17 October 2018
Kora Albums – The Essential 10
The kora has become the defining instrument of West Africa. Simon Broughton picks his ten top albums
This article originally appeared in Songlines #118. Subscribe to Songlines to explore the best music from around the world.
Kora Revolution (Palm Pictures, 1999)
Senegalese kora player Kaouding Cissoko played with Baaba Maal and was co-founder of Afro Celt Sound System. His debut album sticks to African instrumentation, but has a contemporary vibe. There’s great tama (talking drum) playing from Massamba Diop and guest vocals from Baaba Maal. Sadly, Kaouding died of tuberculosis in 2003, aged just 38.
Sidiki Diabaté & Djelimady Sissoko
Ancient Strings (Buda Musique, 2000)
This was the first ever instrumental kora album, first released in 1970. The two headline players were Sidiki Diabaté (Toumani’s father) and Batourou Sékou Kouyaté, who both played in the Ensemble Instrumental National du Mali, although Djelimady Sissoko (Ballaké’s father) and N’Fa Diabaté also featured. It sounds truly groundbreaking.
Toumani Diabaté & Ballaké Sissoko
New Ancient Strings (Rykodisc, 1999)
These two players grew up as neighbours in Bamako and this album pays homage to their fathers who recorded the original Ancient Strings (see above). At least two of the eight tunes here are versions of pieces on the old album, although they’re given new titles. One of the most beautiful of all kora albums, much more effortless than Ancient Strings. A Top of the World in #2.
The Mandé Variations (World Circuit, 2008)
Although I was tempted to chose Toumani & Sidiki to include a third generation of kora virtuosos, Toumani deserves a solo album and this is a masterpiece. He plays both traditional tunes and new compositions on a traditional instrument that belonged to his father and a new model with machine-head tuning keys. A Top of the World in #51.
Djeli Moussa Diawara & Bob Brozman
Ocean Blues (Mélodie, 2000)
This is one of the most outstanding kora fusion albums. It features Guinean maestro and Rail Band alumni Djeli Moussa Diawara with American slide guitar king Bob Brozman. A meeting of musical worlds that shows what’s possible when the chemistry works. It ends with an extraordinary version of ‘Malaika’. A Top of the World in #7.
Northern Light Gambian Night (Sterns, 2011)
Jobarteh is the Gambian spelling of Diabaté, but despite being son of the illustrious kora player Amadou Bansang Jobarteh, Dawda only took up the instrument once he’d migrated to Denmark. The traditional songs and instrumental tracks here are given clean modern arrangements with guitars, bass, African percussion, sax and Indian flute. A Top of the World in #79.

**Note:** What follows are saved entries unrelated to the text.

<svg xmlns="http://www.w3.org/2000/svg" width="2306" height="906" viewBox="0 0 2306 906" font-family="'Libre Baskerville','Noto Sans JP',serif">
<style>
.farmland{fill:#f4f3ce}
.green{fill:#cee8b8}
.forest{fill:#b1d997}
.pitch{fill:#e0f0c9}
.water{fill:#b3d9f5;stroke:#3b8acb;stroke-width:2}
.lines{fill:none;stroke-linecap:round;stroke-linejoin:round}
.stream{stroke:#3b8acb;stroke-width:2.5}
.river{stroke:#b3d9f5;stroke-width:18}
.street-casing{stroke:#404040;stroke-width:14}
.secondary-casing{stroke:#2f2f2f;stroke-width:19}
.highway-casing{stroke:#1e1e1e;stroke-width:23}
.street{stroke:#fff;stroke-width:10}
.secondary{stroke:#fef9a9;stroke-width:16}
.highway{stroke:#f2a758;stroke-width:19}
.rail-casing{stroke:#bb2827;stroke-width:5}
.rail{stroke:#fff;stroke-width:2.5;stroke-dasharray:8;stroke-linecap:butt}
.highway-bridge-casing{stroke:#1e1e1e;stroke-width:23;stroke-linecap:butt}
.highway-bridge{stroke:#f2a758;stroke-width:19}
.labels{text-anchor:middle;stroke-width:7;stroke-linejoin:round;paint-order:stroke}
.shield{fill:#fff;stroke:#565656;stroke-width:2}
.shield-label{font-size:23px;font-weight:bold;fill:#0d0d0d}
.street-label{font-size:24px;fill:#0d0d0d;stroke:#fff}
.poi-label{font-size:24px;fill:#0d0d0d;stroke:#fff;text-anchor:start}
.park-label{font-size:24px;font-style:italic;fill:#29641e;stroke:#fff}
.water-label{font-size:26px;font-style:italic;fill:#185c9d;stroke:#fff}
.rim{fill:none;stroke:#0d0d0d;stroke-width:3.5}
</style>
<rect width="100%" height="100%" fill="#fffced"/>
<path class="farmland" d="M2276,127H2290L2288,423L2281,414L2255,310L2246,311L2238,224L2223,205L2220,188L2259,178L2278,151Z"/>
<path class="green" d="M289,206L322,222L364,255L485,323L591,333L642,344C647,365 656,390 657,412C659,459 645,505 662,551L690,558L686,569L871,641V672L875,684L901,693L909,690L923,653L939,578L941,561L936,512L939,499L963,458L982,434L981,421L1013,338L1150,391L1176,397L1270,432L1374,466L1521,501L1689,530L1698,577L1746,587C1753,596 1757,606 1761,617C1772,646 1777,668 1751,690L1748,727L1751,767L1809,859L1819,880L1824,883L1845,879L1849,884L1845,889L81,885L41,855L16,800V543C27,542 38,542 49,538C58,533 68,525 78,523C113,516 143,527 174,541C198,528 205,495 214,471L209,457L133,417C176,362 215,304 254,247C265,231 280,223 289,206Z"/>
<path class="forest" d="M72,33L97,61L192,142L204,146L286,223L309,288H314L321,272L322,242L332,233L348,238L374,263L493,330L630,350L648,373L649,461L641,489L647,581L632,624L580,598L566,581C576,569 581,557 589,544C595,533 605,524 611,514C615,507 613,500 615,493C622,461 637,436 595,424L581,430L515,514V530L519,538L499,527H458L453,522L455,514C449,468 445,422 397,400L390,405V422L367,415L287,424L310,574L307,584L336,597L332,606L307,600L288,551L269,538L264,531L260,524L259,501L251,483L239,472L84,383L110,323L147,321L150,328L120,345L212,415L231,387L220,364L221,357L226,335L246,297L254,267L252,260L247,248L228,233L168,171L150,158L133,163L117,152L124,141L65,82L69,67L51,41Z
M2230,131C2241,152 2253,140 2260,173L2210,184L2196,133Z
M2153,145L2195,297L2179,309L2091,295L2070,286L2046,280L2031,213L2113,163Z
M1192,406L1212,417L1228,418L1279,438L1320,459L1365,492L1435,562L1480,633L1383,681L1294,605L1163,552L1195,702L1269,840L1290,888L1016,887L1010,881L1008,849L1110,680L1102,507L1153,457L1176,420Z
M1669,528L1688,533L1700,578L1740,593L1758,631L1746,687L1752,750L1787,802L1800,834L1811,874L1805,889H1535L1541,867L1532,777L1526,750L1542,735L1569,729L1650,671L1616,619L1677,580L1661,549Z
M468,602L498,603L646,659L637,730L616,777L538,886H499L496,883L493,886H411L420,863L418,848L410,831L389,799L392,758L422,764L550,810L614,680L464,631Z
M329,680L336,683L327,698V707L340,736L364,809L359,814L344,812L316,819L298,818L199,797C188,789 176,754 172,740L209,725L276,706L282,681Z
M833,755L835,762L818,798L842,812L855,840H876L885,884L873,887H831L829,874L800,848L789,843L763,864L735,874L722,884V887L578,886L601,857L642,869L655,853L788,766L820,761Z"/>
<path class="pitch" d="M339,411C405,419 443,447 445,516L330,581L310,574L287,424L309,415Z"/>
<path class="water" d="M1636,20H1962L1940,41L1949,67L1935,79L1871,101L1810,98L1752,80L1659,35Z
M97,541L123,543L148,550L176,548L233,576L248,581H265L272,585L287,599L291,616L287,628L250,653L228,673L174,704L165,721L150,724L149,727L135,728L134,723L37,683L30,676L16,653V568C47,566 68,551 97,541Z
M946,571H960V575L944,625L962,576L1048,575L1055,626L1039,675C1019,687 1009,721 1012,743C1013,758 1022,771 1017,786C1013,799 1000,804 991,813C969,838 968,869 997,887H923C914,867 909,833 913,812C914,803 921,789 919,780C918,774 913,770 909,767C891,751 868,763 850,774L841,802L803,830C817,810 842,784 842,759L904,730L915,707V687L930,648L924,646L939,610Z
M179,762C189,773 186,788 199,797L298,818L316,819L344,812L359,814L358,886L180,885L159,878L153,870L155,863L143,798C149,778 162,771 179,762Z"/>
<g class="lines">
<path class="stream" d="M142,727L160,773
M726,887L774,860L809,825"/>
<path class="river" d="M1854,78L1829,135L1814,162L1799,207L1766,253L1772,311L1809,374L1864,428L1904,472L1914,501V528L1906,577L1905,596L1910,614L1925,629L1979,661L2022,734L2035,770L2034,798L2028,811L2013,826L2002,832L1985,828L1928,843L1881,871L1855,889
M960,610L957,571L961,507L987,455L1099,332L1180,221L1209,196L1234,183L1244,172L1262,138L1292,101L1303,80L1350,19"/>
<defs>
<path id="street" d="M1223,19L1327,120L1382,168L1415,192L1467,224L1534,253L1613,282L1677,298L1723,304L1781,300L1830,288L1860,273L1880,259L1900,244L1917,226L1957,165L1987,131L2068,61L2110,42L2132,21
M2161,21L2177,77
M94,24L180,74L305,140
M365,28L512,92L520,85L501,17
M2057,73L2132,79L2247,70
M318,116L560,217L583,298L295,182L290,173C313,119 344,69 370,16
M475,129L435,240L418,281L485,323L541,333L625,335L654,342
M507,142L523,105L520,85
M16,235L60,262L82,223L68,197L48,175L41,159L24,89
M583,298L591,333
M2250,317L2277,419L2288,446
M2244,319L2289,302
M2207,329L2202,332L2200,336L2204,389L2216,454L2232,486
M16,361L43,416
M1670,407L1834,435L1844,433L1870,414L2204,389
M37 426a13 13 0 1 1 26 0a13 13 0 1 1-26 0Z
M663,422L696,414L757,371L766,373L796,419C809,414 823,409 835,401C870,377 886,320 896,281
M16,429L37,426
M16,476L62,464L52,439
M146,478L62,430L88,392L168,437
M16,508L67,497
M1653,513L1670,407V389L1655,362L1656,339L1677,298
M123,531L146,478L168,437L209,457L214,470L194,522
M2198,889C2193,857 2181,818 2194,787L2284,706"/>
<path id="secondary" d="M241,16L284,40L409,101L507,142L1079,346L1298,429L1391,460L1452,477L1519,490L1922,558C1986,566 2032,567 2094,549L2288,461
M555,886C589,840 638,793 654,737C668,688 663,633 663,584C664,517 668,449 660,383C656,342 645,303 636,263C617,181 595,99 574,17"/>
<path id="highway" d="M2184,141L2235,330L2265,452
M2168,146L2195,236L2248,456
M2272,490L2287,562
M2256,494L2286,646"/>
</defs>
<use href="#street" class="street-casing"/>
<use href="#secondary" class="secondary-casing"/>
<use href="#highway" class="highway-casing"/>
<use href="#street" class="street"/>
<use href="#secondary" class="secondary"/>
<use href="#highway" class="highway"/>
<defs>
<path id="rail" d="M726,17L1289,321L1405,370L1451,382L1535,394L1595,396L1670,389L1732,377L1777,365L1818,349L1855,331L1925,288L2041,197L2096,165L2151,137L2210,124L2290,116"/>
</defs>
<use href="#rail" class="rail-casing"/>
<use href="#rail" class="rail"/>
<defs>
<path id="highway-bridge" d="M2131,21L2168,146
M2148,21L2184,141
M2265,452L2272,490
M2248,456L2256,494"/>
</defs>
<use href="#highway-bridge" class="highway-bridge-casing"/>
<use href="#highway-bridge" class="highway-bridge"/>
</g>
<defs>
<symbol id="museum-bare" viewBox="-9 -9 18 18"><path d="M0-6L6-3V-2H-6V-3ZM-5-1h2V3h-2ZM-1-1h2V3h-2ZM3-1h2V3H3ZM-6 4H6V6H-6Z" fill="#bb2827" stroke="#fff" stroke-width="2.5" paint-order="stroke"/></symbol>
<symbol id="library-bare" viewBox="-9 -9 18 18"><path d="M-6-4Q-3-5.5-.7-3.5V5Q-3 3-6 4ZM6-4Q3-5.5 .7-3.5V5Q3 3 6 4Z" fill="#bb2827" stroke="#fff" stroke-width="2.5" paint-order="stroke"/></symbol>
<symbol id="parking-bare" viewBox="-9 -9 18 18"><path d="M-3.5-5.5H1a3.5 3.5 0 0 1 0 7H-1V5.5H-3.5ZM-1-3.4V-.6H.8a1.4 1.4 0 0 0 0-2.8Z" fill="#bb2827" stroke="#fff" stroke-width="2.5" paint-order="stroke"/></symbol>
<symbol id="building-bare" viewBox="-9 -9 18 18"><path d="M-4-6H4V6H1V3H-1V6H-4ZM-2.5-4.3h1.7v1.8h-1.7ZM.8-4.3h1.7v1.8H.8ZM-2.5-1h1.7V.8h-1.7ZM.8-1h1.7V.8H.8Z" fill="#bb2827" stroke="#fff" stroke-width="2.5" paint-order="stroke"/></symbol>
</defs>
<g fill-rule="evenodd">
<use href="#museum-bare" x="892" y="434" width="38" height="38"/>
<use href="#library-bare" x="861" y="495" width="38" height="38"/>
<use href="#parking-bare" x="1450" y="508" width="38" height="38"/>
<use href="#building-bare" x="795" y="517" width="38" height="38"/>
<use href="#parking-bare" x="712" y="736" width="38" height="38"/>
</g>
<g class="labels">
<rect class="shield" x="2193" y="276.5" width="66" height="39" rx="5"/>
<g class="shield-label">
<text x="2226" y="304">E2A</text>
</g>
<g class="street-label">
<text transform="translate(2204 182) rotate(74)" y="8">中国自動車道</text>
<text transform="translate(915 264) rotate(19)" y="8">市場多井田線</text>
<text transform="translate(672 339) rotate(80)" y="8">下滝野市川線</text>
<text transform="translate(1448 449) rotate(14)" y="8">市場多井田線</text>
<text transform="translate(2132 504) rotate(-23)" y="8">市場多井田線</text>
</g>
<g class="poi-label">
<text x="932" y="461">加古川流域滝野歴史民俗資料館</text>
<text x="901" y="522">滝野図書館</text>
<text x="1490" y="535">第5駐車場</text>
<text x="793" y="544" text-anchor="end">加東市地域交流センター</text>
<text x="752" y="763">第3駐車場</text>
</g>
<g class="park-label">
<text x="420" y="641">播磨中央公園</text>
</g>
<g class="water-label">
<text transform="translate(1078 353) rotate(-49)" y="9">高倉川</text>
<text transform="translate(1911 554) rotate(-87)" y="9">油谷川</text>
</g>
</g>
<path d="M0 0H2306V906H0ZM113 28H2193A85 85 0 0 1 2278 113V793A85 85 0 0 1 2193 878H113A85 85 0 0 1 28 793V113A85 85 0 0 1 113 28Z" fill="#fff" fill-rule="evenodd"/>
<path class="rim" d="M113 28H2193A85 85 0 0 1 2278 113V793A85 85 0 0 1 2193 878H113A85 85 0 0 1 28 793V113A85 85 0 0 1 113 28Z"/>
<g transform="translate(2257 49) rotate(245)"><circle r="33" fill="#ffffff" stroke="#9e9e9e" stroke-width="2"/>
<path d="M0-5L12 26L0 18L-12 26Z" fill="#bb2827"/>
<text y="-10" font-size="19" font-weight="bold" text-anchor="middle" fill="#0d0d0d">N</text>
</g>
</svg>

Fasiya (West African Guild Records, 2011)
Sona is a cousin of Toumani and grand-daughter of Amadou Bansang Jobarteh. Fasiya brings a West African pop sensibility in which Sona sings, plays the kora and many of the other instruments as well. An impressive debut. Reviewed in #80.
22 Strings (ARC Music, 2015)
The kora is found in Mali, Guinea, the Gambia and the Casamance region of south Senegal. That is where Seckou Keita hails from and has both griot Cissokho heritage and royal Keita lineage. Now resident in the UK, he plays kora and sings on this glorious, completely solo album, which includes some traditional, but mostly original compositions and secured one of this year’s Songlines Music Awards. A Top of the World in #109.
Tomora (Label Bleu, 2005)
Here Ballaké, the other great Malian kora player, plays in a superb trio with Mahamadou Kamissoko on ngoni and Fassély Diabaté on balafon. The kora is a relatively recent addition to Malian music compared to these other two instruments. There is really varied repertoire here, including Toumani and singer Rokia Traoré as guests. A Top of the World in #32.
Ballaké Sissoko & Vincent Segal
Musique de Nuit (No Format!, 2015)
There have been many ‘kora plus’ records – including Toumani with Taj Mahal, Sekou Kouyaté with Joe Driscoll and Seckou Keita with Catrin Finch. But the kora and cello duo of Ballaké and Vincent really stands out, both because of the contrasting timbres, but also because of the organic nature of the collaboration. This, the more recent of their two albums, is absolutely sublime, and won them one of this year’s Songlines Music Awards. A Top of the World in #111.